-------- Entries provided --------

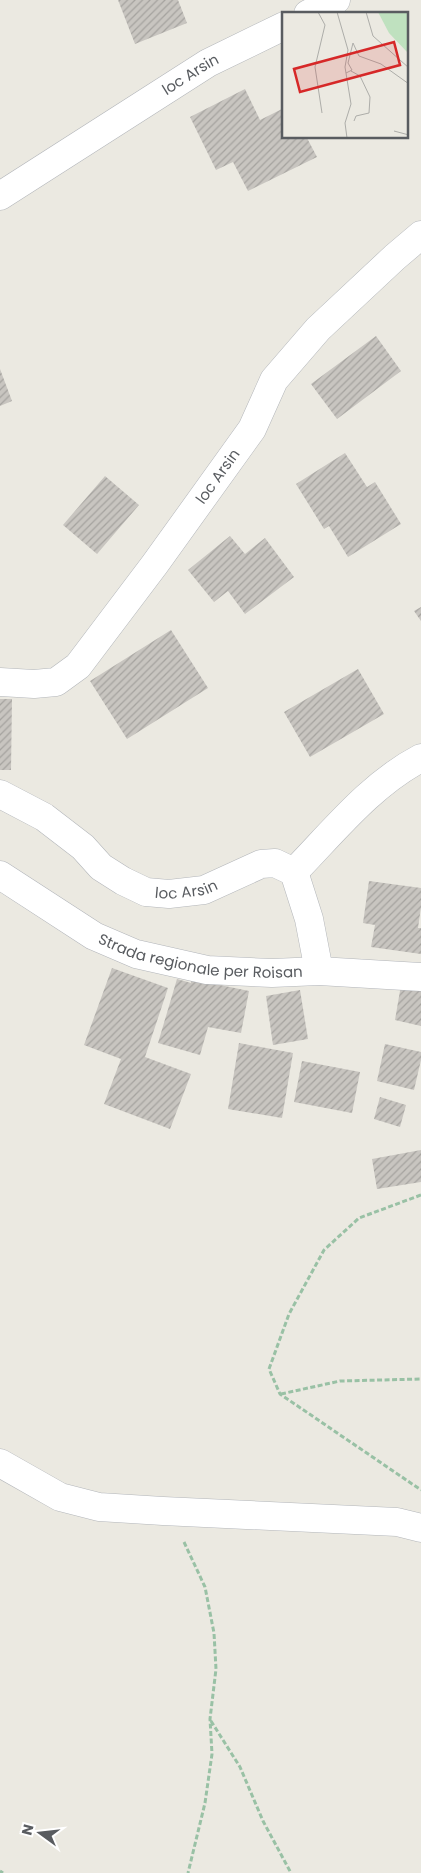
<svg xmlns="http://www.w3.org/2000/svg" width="421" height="1873" font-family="Poppins,sans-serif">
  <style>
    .building { fill: url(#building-hatch) }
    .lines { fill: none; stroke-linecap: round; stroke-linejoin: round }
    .street-casing { stroke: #b3b6ba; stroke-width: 29 }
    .secondary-casing { stroke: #b2b5ba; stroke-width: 29 }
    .path { stroke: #99c1a5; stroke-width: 3; stroke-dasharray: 5 2.5; stroke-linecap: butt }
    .street { stroke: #fff; stroke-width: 28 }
    .secondary { stroke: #fff; stroke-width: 28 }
    .labels { text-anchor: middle; stroke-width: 5; stroke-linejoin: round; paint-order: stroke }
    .street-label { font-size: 15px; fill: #595c60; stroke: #fff }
    .inset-road { fill: none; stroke: #adada9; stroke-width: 1 }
    .view { fill: #d62828; fill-opacity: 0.15; stroke: #d62828; stroke-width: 2.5 }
    .inset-edge { fill: none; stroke: #595c60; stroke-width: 2.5 }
  </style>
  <defs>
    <pattern id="building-hatch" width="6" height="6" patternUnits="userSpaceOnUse" patternTransform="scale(1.25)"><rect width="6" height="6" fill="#c8c5c0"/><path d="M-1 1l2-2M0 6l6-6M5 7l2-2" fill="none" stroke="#a5a39f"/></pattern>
  </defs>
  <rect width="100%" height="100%" fill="#ebe9e1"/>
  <path class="building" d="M118,0H178L187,23L135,44Z
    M245,89L260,120L284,108V138H307L317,157L248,191L233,162L216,170L190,117Z
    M376,336L401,371L337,419L311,384Z
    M0,369L12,401L0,406Z
    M345,453L367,487L375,482L401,524L348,557L329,526L324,529L296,484Z
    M105,476L139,505L97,554L63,525Z
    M230,536L245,554L265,538L294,577L245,614L228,591L214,602L188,570Z
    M421,607V621L414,611Z
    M171,630L208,688L127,739L90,681Z
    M358,669L384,714L310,757L284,712Z
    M0,699H12L11,770H0Z
    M369,881L421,888V907L418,928H421V954L371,947L375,925L363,923Z
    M112,968L168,988L145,1057L191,1074L170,1129L104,1104L121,1059L84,1045Z
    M177,979L191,983V979L249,991L241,1033L208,1027L200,1055L158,1043Z
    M401,985L421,989V1026L395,1020Z
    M300,990L308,1039L273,1045L266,996Z
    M239,1043L293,1053L282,1118L228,1109Z
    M385,1044L421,1052V1060L414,1090L377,1081Z
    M302,1061L360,1072L352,1113L294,1102Z
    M380,1097L406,1105L400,1127L374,1119Z
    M421,1150V1182L377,1189L372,1159Z"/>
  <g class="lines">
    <g class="street-casing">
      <g id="street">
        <path d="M308,14L336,0"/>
        <path id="s1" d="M0,196L208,63L284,26"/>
        <path id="s2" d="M0,682L34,684L56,682L78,666L155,564L252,429L274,380L318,329L395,257L421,235"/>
        <path id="s3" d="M0,794L44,817L83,847L101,867L123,881L146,892L169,894L204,890L261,864L275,863L294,872L309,919L319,971"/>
        <path d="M294,872C333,832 371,784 421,758"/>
        <path d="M0,1463L60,1497L99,1507L163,1511L397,1522L421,1528"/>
      </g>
    </g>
    <g class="secondary-casing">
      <g id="secondary">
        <path id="s4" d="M0,875L94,936L136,954L207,970L272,973L319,971L421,977"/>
      </g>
    </g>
    <path class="path" d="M421,1195L359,1218L324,1250L289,1314L269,1369L280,1394L421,1490
      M281,1394L340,1381L421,1379
      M184,1542L205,1587L214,1633L216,1669L210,1719L212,1754L205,1803L188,1873
      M211,1721L240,1767L263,1821L291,1873
      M0,1871L3,1873"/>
    <use href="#street" class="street"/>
    <use href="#secondary" class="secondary"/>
  </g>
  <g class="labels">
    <g class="street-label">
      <text dy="5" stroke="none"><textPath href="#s1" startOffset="226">loc Arsin</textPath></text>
      <text dy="5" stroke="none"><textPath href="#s2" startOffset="319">loc Arsin</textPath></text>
      <text dy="5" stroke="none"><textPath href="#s3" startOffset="218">loc Arsin</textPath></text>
      <text dy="5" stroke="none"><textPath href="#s4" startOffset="222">Strada regionale per Roisan</textPath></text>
    </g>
  </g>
  <g transform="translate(282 12)">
    <rect width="126" height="126" fill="#ebe9e1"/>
    <path d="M96,0H126V41L107,21Z" fill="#bfe1bf"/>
    <path class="inset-road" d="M36,0L43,13L33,55L40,101M55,0L66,38L63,55L69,92L63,111L65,126M84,0L91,24L127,56M69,59L78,64L88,85L87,101L74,104L72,109M64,61L70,58L66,51L71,31L77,44L99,52L127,72M112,119L127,123"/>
    <path class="view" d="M112,30L118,53L18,80L12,57Z"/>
    <rect width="126" height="126" class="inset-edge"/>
  </g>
  <g transform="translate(40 1833) rotate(285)" stroke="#ffffff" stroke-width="4" paint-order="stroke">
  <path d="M0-4L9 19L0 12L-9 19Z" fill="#595c60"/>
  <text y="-8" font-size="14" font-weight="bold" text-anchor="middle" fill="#595c60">N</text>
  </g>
</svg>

--------

If a line in the entries above contains "linecap", it counts toward the total; give only that total.

*Reply to the task*:
2